[Opening Source material section]

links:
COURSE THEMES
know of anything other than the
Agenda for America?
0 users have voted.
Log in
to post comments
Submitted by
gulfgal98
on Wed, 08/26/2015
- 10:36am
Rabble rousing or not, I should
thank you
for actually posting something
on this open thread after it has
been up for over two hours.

[Closing Source material section]

**What the exercise asks**:
Arrange every line of the rows above as a JSON list of strings, with one string per line and blank lines left out.

**Result for this exercise**:
[
  "links:",
  "COURSE THEMES",
  "know of anything other than the",
  "Agenda for America?",
  "0 users have voted.",
  "Log in",
  "to post comments",
  "Submitted by",
  "gulfgal98",
  "on Wed, 08/26/2015",
  "- 10:36am",
  "Rabble rousing or not, I should",
  "thank you",
  "for actually posting something",
  "on this open thread after it has",
  "been up for over two hours."
]